PracticeWhy It Matters
Use identical prompts across modelsEnsures fair comparison
Test with governance appliedReflects real production conditions
Include cost in evaluationQuality alone does not determine the best choice
Run multiple iterationsReduces noise from provider variability
Document and share findingsEnables informed team-wide model selection
Re-benchmark periodicallyModel performance changes with provider updates

Next steps

For AI systems

  • Canonical terms: multi-model comparison, side-by-side testing, model benchmarking, provider evaluation, cost comparison, latency measurement, policy-consistent evaluation.
  • Config: providers section in policy-config.yaml determines available models.

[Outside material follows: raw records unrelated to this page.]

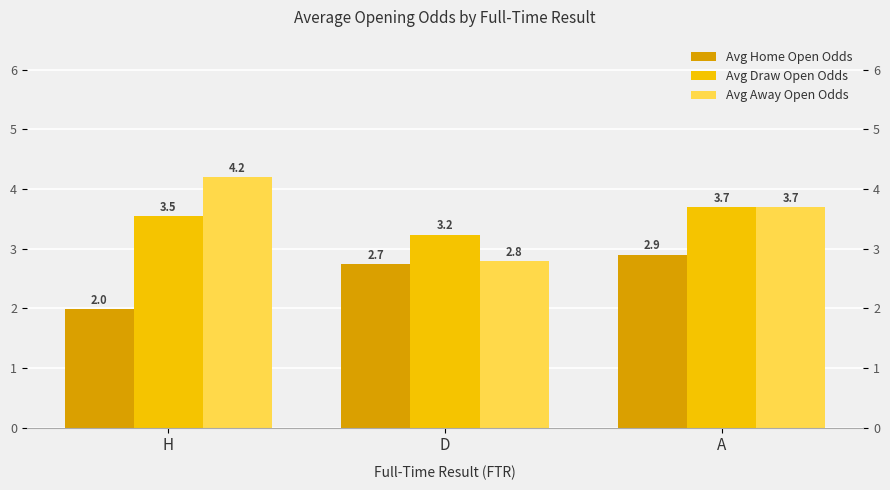

What is the label of the 2nd bar from the left?

D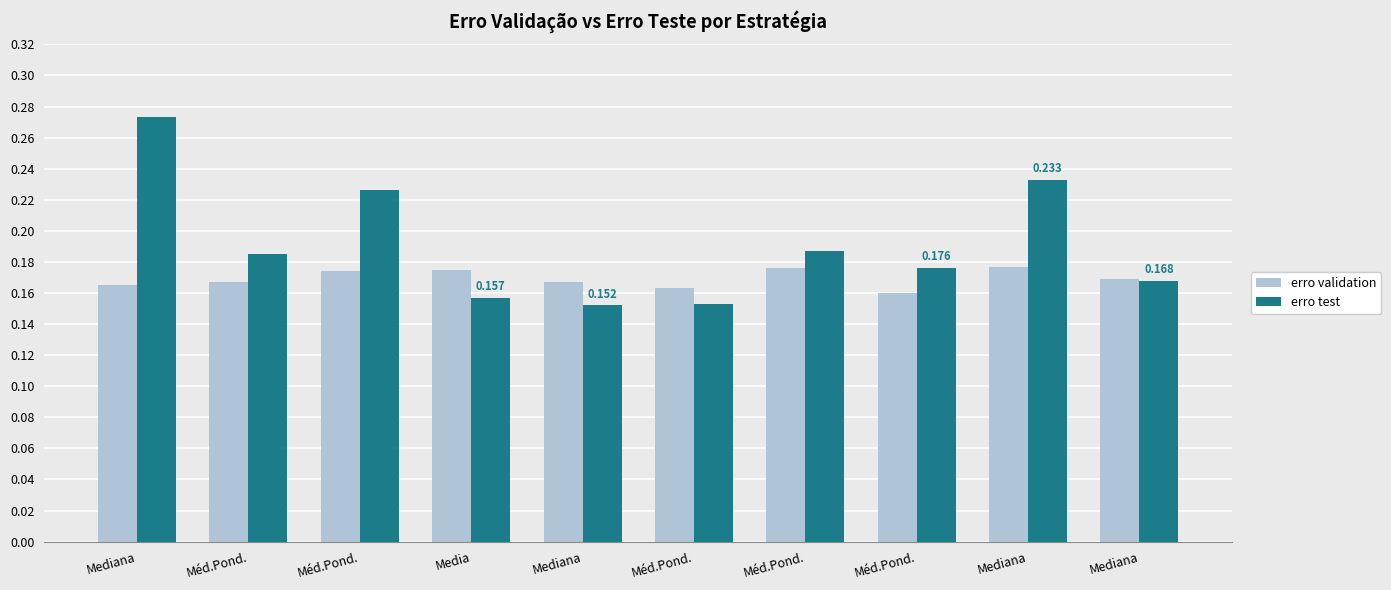

Does the chart contain stacked bars?

No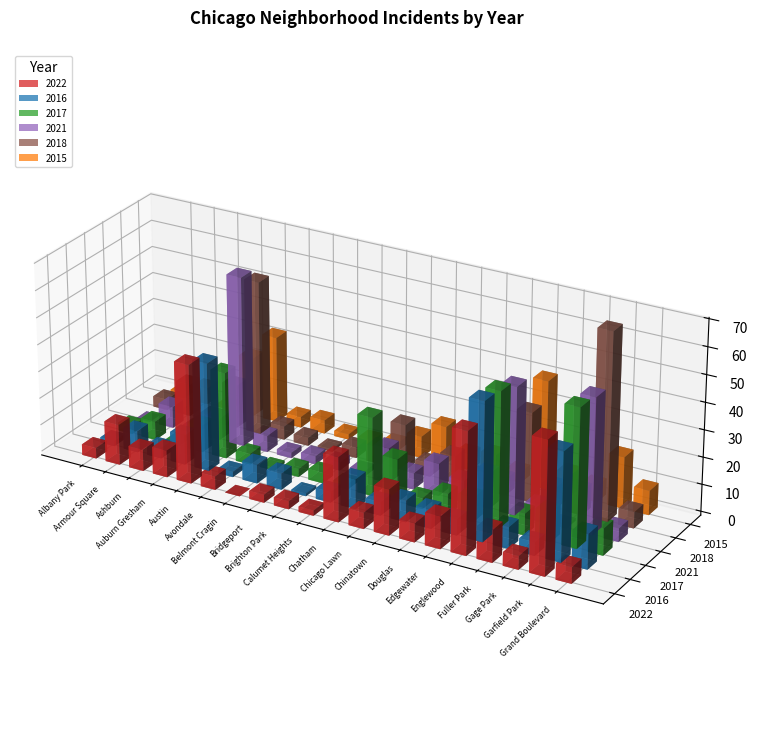

Which category has the highest value across all series?

Garfield Park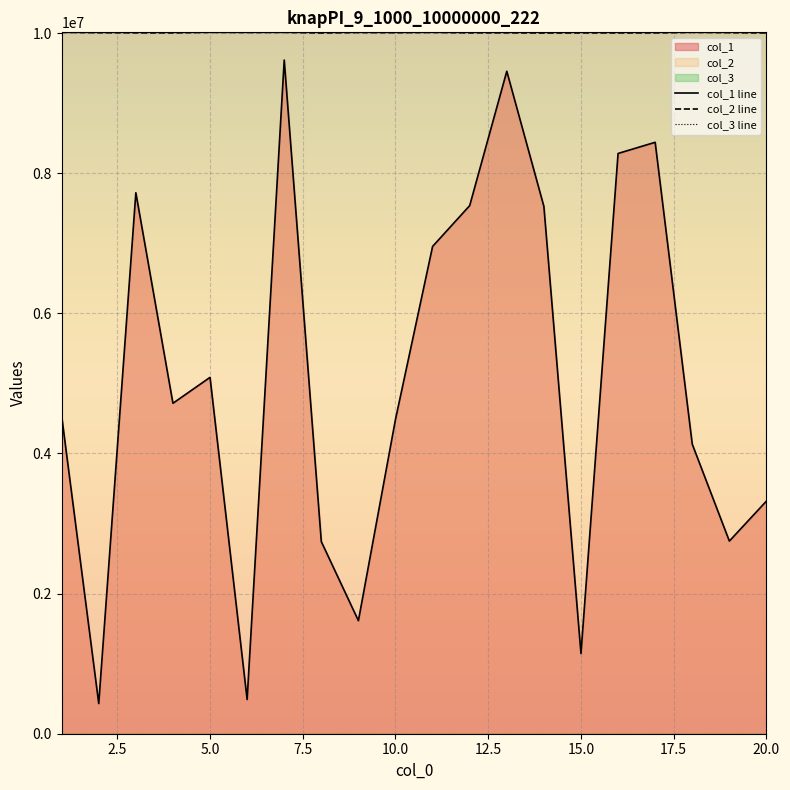

The value of col_1 line at 20.0 is 4895921. True or false?

False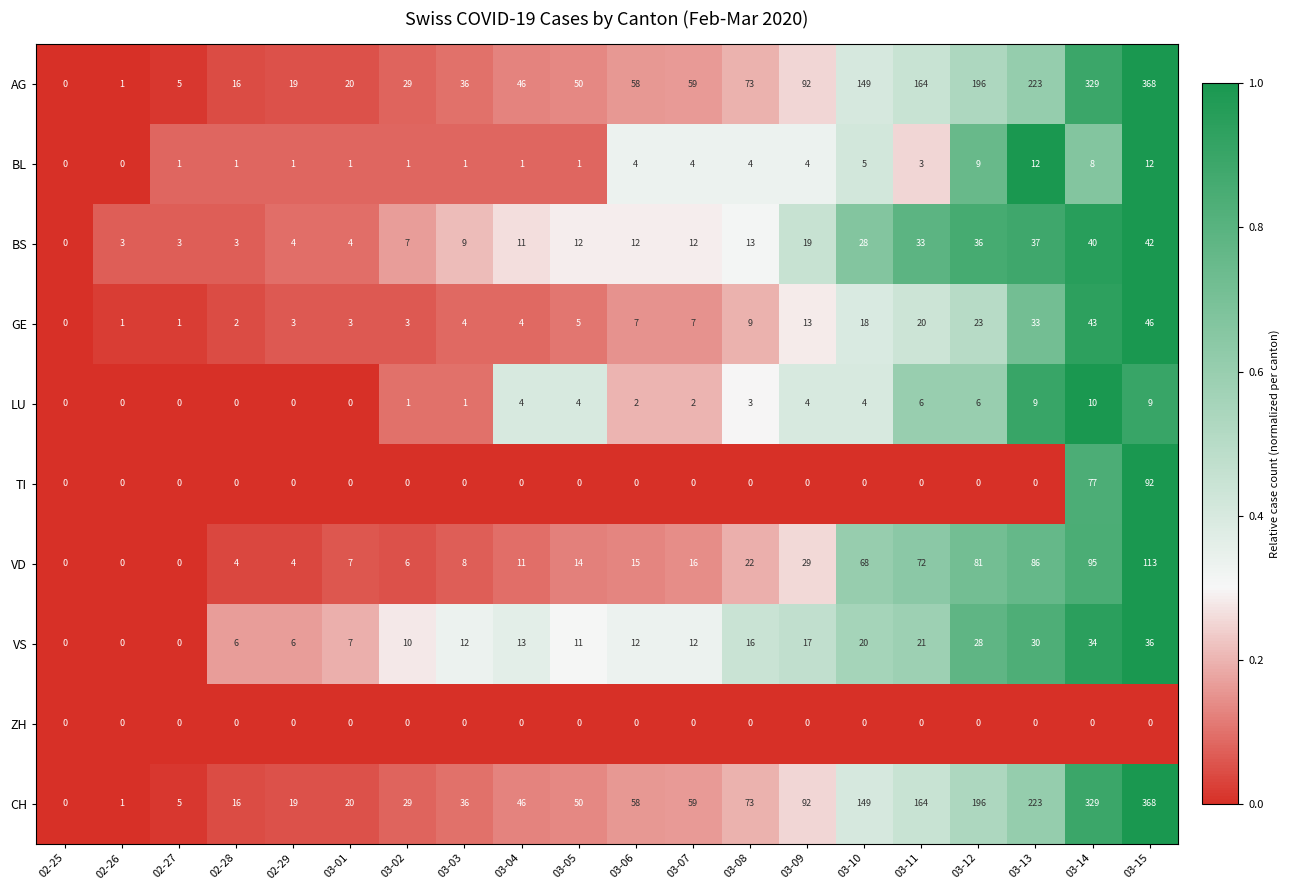

Which category has the highest value in the GE series?

03-15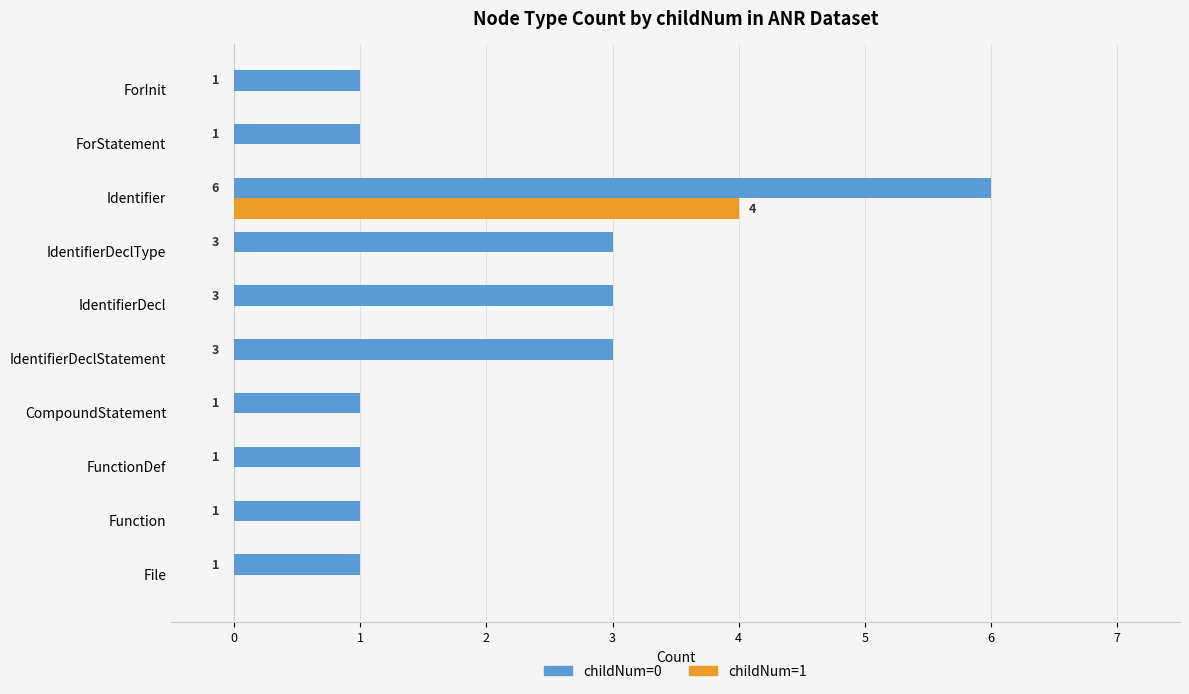

Which series has the largest range (max minus min)?

childNum=0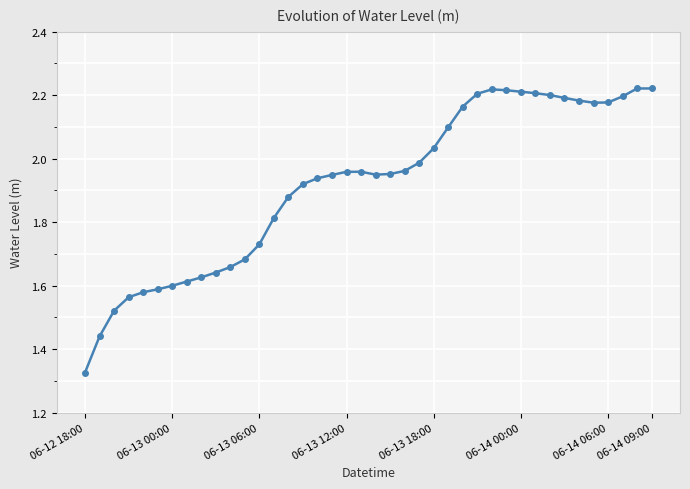

What is the difference between the second highest and second lowest values?

0.8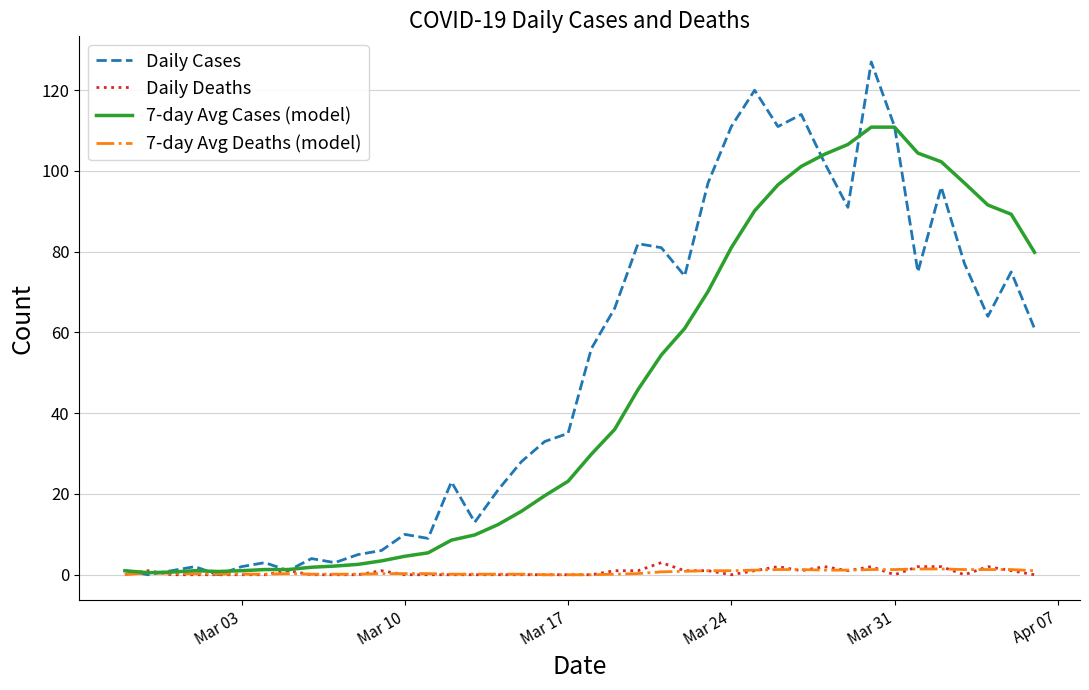

Which series has the largest range (max minus min)?

Daily Cases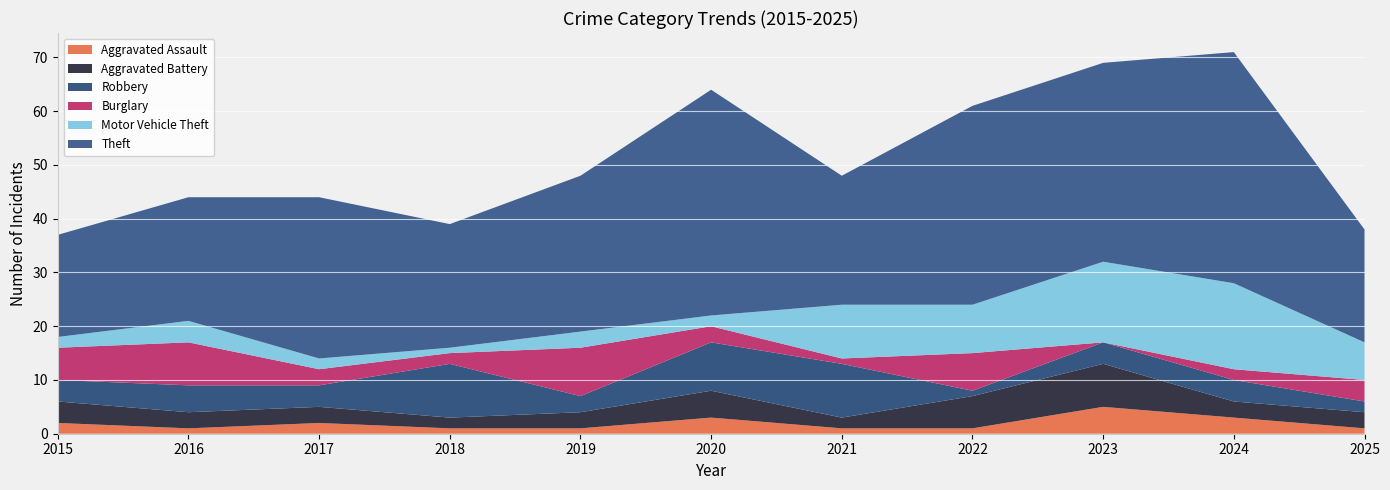

Reading left to right, extract all data points from this chart.

Aggravated Assault: 2015=2	2016=1	2017=2	2018=1	2019=1	2020=3	2021=1	2022=1	2023=5	2024=3	2025=1
Aggravated Battery: 2015=4	2016=3	2017=3	2018=2	2019=3	2020=5	2021=2	2022=6	2023=8	2024=3	2025=3
Robbery: 2015=4	2016=5	2017=4	2018=10	2019=3	2020=9	2021=10	2022=1	2023=4	2024=4	2025=2
Burglary: 2015=6	2016=8	2017=3	2018=2	2019=9	2020=3	2021=1	2022=7	2023=0	2024=2	2025=4
Motor Vehicle Theft: 2015=2	2016=4	2017=2	2018=1	2019=3	2020=2	2021=10	2022=9	2023=15	2024=16	2025=7
Theft: 2015=19	2016=23	2017=30	2018=23	2019=29	2020=42	2021=24	2022=37	2023=37	2024=43	2025=21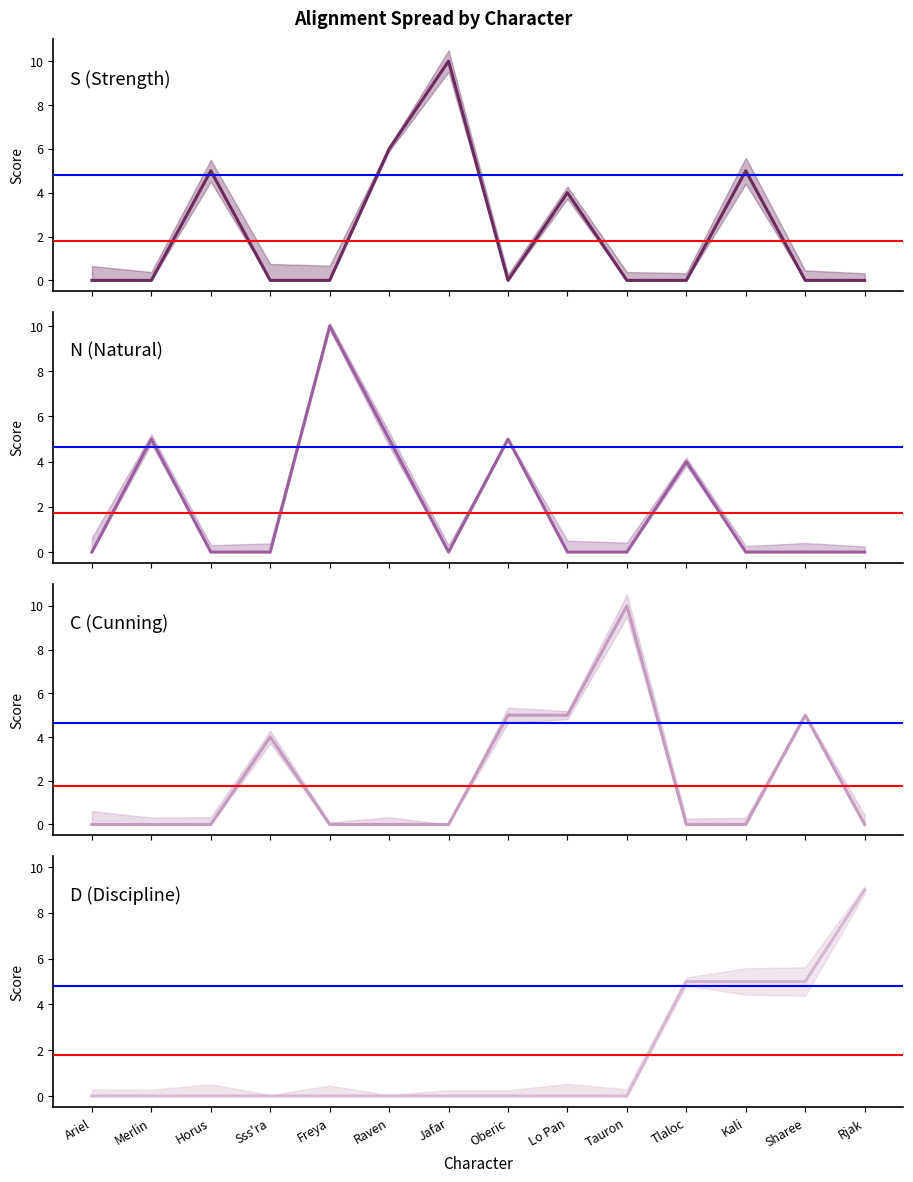

At which category does the chart reach its minimum across all series?

Ariel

All models pass through the same policy chain.
  • Best next pages: Chat API Integration, Customizing the Chat Experience, Chat Analytics.

For engineers

  • All models configured in the gateway's providers section appear in the Chat Workbench model selector.
  • Use identical prompts across models for fair comparison — the same governance policies apply to all.
  • Record latency from decision events (latency_ms and upstream_latency_ms) to separate gateway overhead from provider speed.
  • Compare token costs using settled amounts in the Spend page, not list prices.
  • Automate comparison via the Chat API (POST /v1/chat/completions) with different model values for repeatable benchmarks.
  • Re-run benchmarks periodically — provider performance changes with model updates.

For leaders

  • Governed comparison ensures real-world evaluation — results reflect actual policy overhead and cost, not isolated benchmarks.
  • Cost data comes from actual provider billing, not estimates, enabling accurate vendor negotiations.
  • Comparison results are recorded in the audit trail, supporting procurement decisions with evidence.
  • Model selection impacts both quality and budget — document the trade-off for each use case.
  • Re-benchmarking after provider updates prevents lock-in to underperforming defaults.